The federal government is looking to overhaul the ways it doles out public funds to Indian governments, documents leaked from Indian and Northern Affairs Canada (INAC) indicate.

The federal government is looking to overhaul the ways it doles out public funds to Indian governments, documents leaked from Indian and Northern Affairs Canada (INAC) indicate.

The documents, marked "secret" and published on the Globe and Mail's website, show that INAC Minister Chuck Strahl is recommending a "new program to foster more effective and accountable First Nation governance."

The current structure, he writes, is an "out-dated suite of programs" that needs to be re-designed in order to provide Band and Tribal Councils with federal funding for "core governance programs."

INAC currently doles out money to band councils through five programs:

· the Tribal Council Program (TCP), which helps councils deliver programs and services to their communities;

 

· the Professional and Institutional Development Program (PIDP), which gives $13.5 million in funding for human and institutional development such as governance systems, management education and community awareness;

 

· Band Support Funding (BSF), which gives $216 million to First Nations to help them meet costs of local government and administer departmentally-funded services;

 

· Band Employee Benefits (BEB), which helps support employers' shares of costs of pension plans for Band employees;

 

· Band Advisory Services (BAS), which gives $114 million in funding to First Nations not affiliated with tribal councils to help them access independent advisory services.

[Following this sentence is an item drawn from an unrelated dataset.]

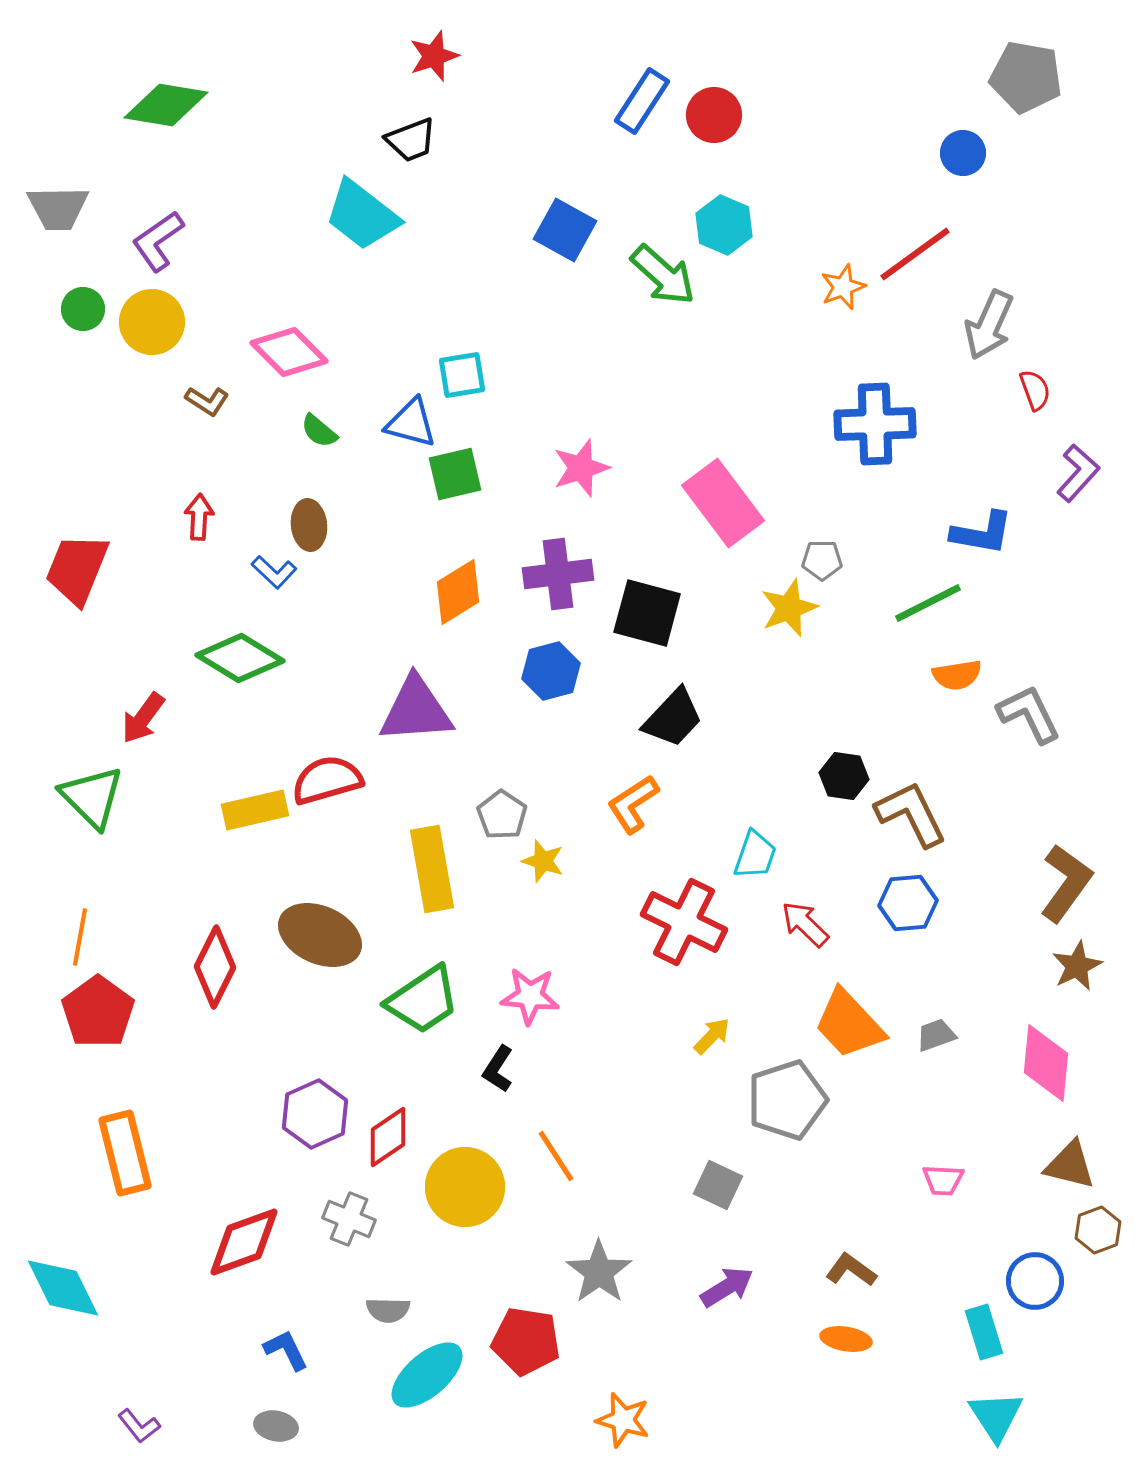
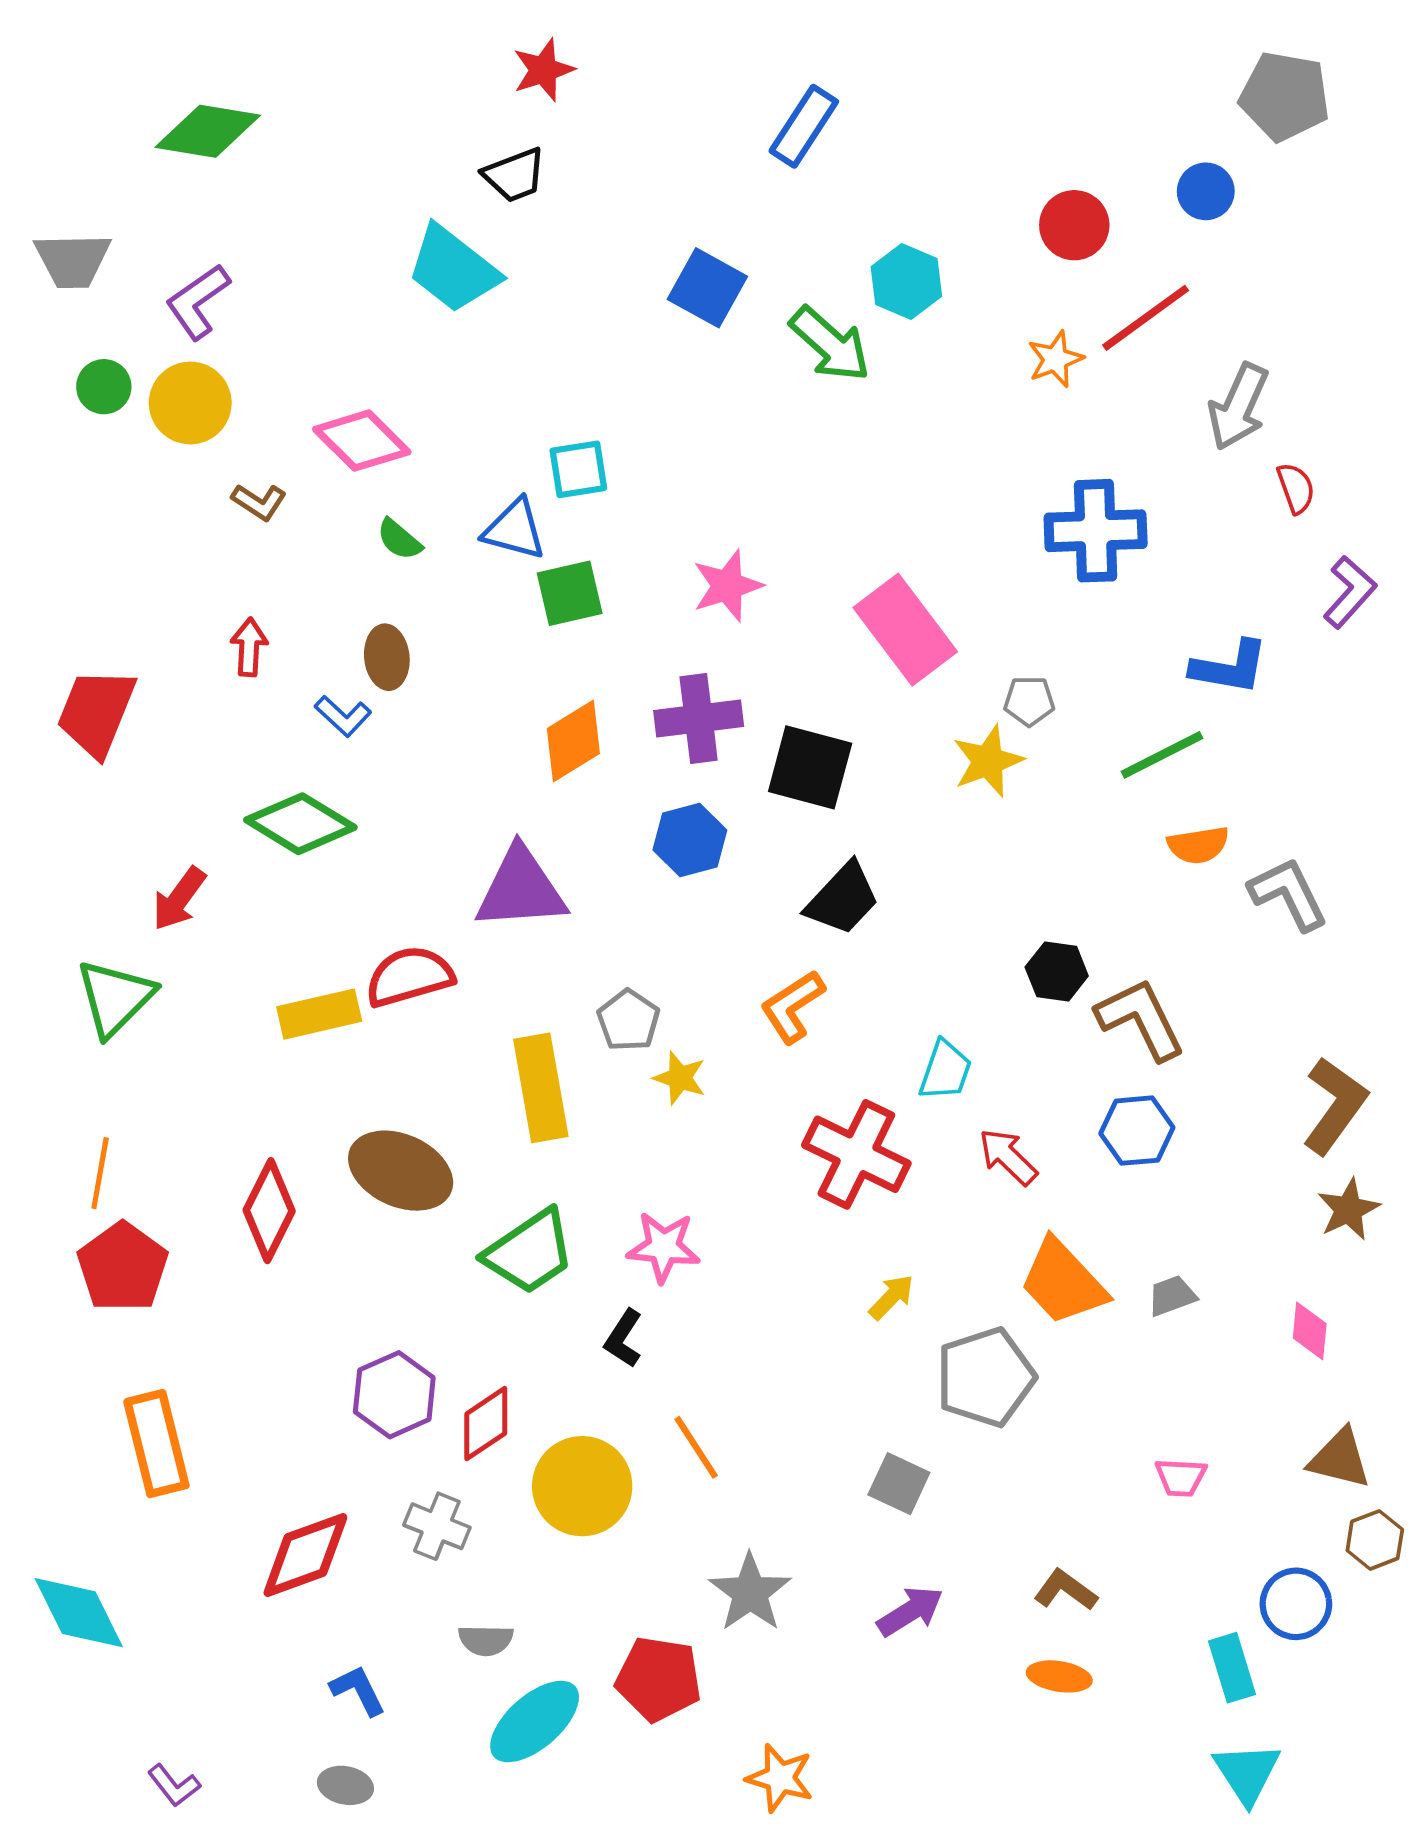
red circle: (714, 115) -> (1074, 225), moved
green triangle: (92, 797) -> (115, 998), turned 30
pink diamond: (1046, 1063) -> (1310, 1331), size x0.6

Strahl states in a memo to cabinet that the current programs, designed 25 years ago, have not been changed to reflect or fund "new responsibilities facing First Nations." First Nation leaders, he writes, have been seeking to "close the growing governance deficit" prompted by these programs.

Returns on investments in education, housing and utilities are in "peril" if they're being "administered by Councils that are ill-equipped to do the job that all Canadians expect of their government."

In a letter posted on the INAC website, Strahl writes that discussions are taking place with various organizations and groups including the Assembly of First Nations to figure out which reforms would best suit band councils across Canada. His letter also notes that the current programs expire on March 31, 2010, just over a year from now.

A spokeswoman with Indian and Northern Affairs Canada said the re-design of Indian Government Support programs is a chance for the federal government to "modernize and simplify" the programs, but she didn't give any specifics.

She also said that INAC is proceeding with an investigation as to how the document got leaked.

"INAC continues to work with a variety of First Nations organizations in developing capacity within the First Nations to improve the processes used to maintain an accountable government," Patricia Valladao said.

"The re-design of the Indian Government Support programs presents this opportunity to modernize and simplify the reporting process of the programs in a way that supports the efforts of First Nations governments to become modern, effective and accountable."

Mount Currie Band Chief Leonard Andrew hadn't yet seen the documents leaked to the Globe, but he said that Indian and Northern Affairs Canada has long been working to change the funding regime for First Nation governments.

"They've always been attempting to do that," he said. "I guess the accountability comes into play somewhere along the line in regards to how do we govern ourselves, as nations. That attempt has been there for a long, long time."